Exercise => Copy the records word for word, from the line containing "Total, Running Average" through the end of the records, and leave the pictures out of your answer.
═══ Data for review ═══
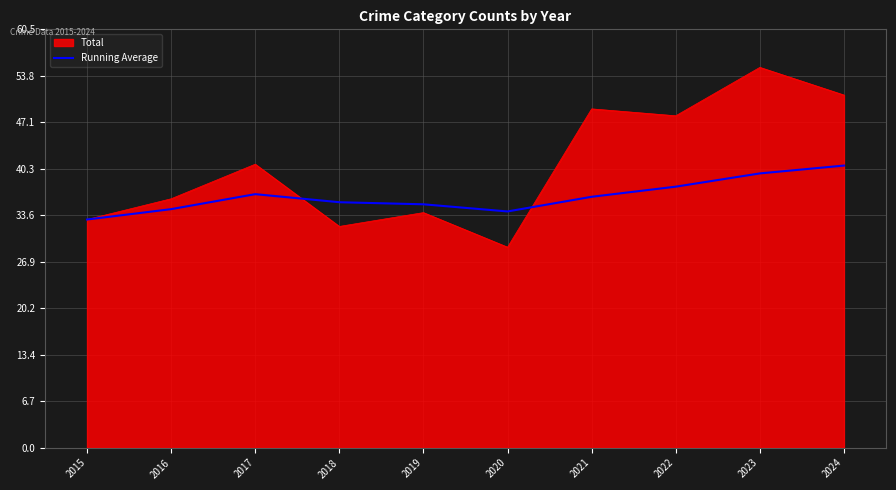

List the series in order of their peak value, highest first.

Total, Running Average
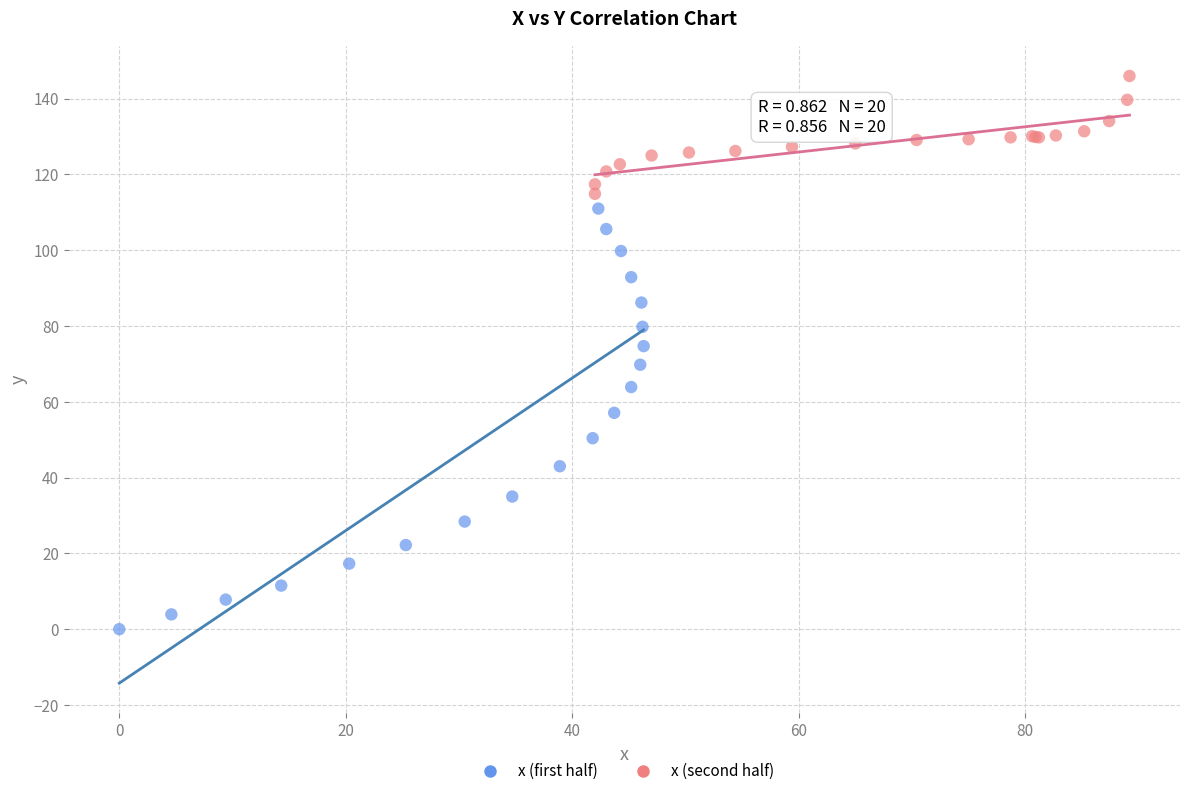

Which series has the widest spread of Y values?

x (first half)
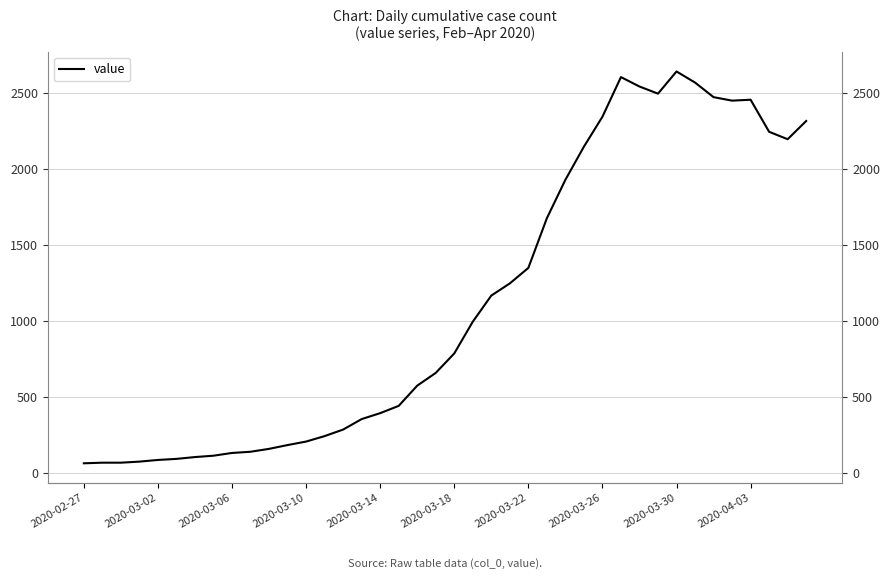

Approximately how many times larger is the value at 14 compared to 26?

0.1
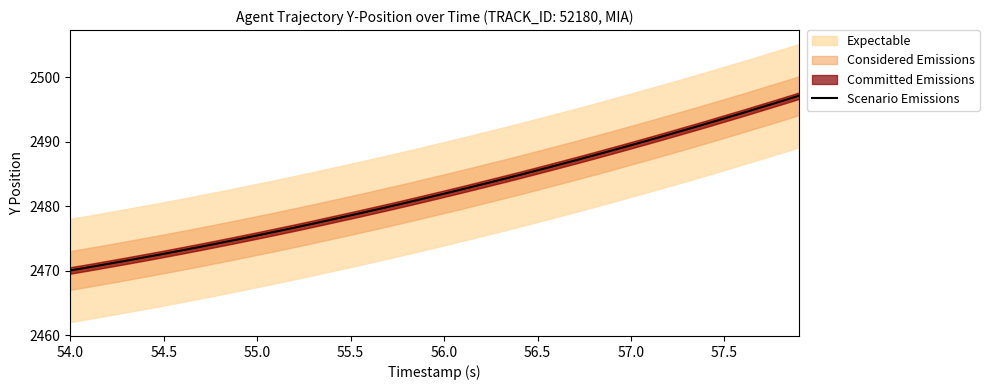

True or false: the data has more than 2 interior local peaks.

False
═══
Task solution =>
Total, Running Average

Which series has the widest spread of Y values?

x (first half)

Approximately how many times larger is the value at 14 compared to 26?

0.1

True or false: the data has more than 2 interior local peaks.

False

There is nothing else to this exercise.